I find this to be so true and very well put.
Thanks,
Ryan
I don’t understand the feeling of guilt with respect to being born into a more privileged life or guilt about accumulating wealth through hard work. We were born into the life we were born into because it was meant to happen that way. It was meant to happen that way because it did happen that way. Now if you intentionally harm someone, etc sure feel guilty about that until the cows come home.
Instead of indulging in the feeling of guilt, which necessarily means we are in the past, continue to do the good work you’re doing, help the people you can help, and enjoy the moment. The moment we’re in is all that’s guaranteed.
Enjoyed reading your article. I am retired and have turned myself into a non professional athlete. My biggest fear is an injury. A friend of mine retired at a very early age (he was an original Intel employee). His biggest faves are golf and a 60 + foot sailboat that is currently parked in the Caribbean. When he talks about living and sailing on his boat his eyes light up, he says it places him and his family in a different world. We both have our homes in California. My mom and my brother both like giving money to charities, my mom likes the social perks that go with it, not sure about my brother’s motivations. I give some money away, but reluctantly. Despite giving thousands over the years it has not once made me happier. OTOH giving sports equipment as gifts to relatives does make me happier. Took me a long time to figure that out. Stay safe!

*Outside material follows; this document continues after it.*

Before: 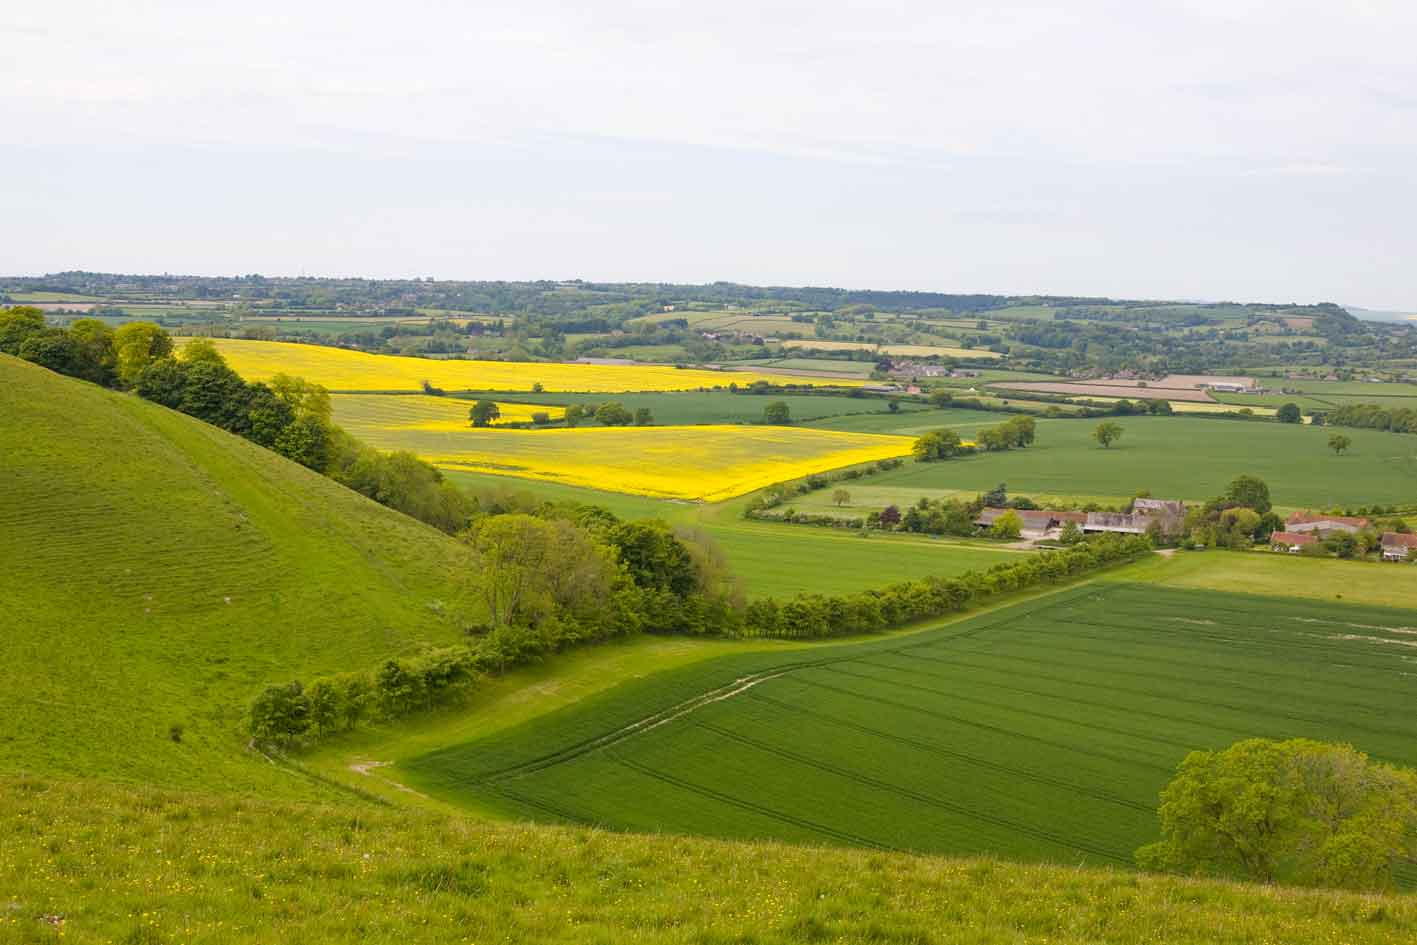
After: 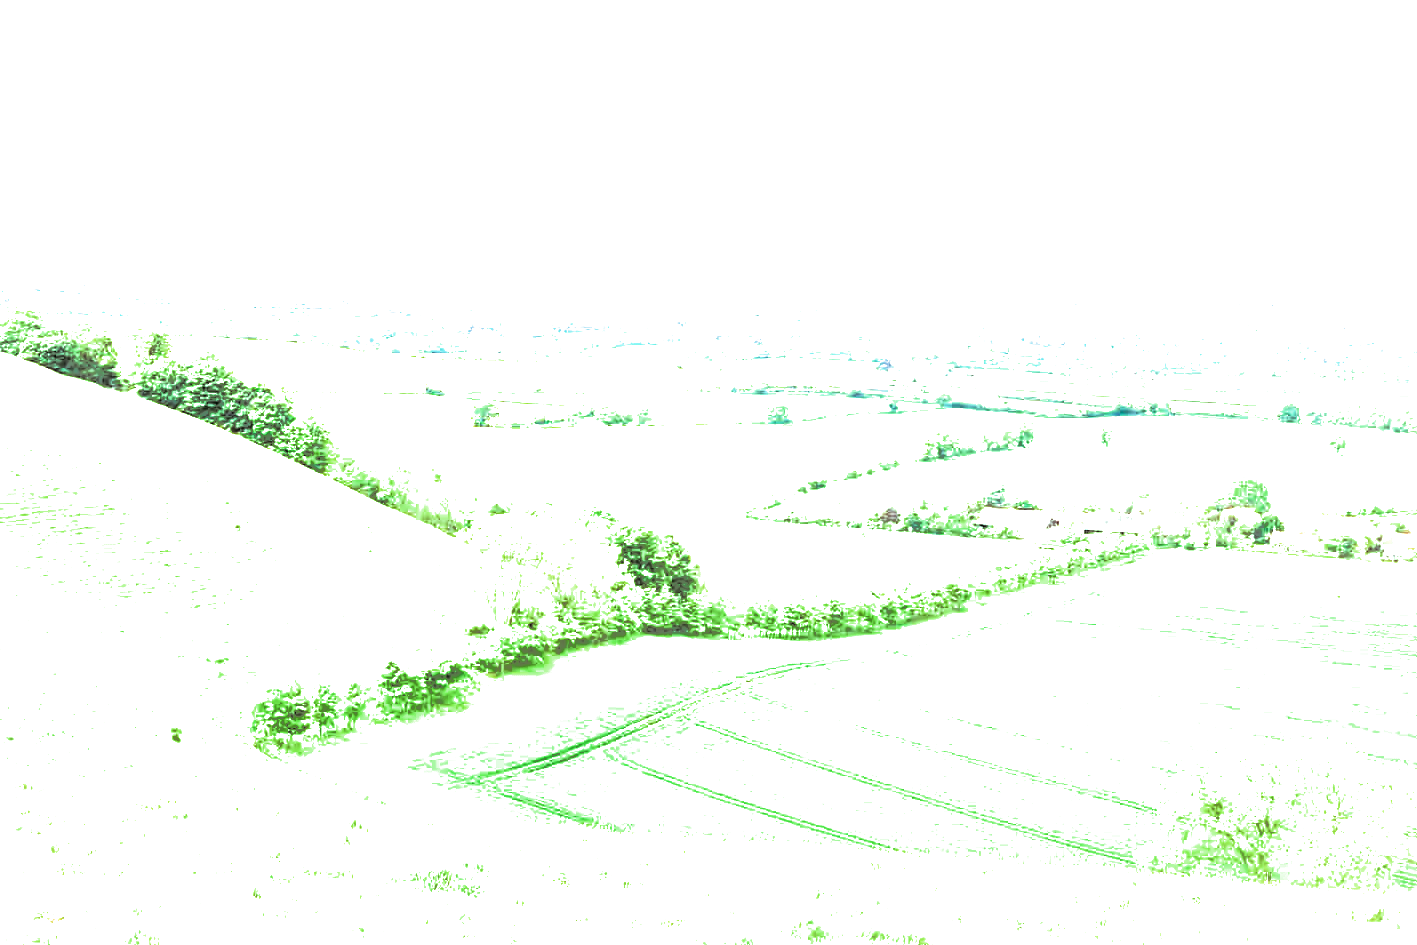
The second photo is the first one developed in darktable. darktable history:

I really enjoyed reading this. As I’ve shared many times, I am far away from having enough. My net worth is still decidedly in the red having just graduated from training. However I still struggle with guilt over my situation. My wife and I worked incredibly hard to put ourselves in a position where we could become financially successful. And even though we are net worth negative, we are still able to live very comfortably while we aggressively work to reach financial freedom. Beyond that, we are already thinking about what we will encounter once we have “enough.” Each of these points has come up in our heads but to see them so well fleshed out is incredibly helpful.
The Prudent Plastic Surgeon
Jim, I thoroughly enjoyed this post :). I felt a strong connect with what you shared about your grandfather. I only got to know my maternal grandfather up until the age of 13 and lately I’ve reflected a lot about the live he lived (being married to 2 wifes and having 24 children, whilst grinding all the time in a remote village in South Eastern Nigeria to keep the family going).
A lot of this thinking has arisen on the back of reaching a point of enough and in particular I’ve considered how the possibility of reaching enough is accelerated depending on what part of the world one is in. Had i not immigrated to London (UK), there is a very tiny chance that we’d be where we are today.
There is so much to this topic of what to do beyond enough and I’m glad to see you talking about it. For me, running our platform is now a big part of it and I now see getting to the point of “enough” as an opportunity to become a true catalyst to help others. This is now a HUGE part of where my heart is and it is making me a better person as a result.
It all remains a fun journey of learning and reflecting. Thanks again for sharing.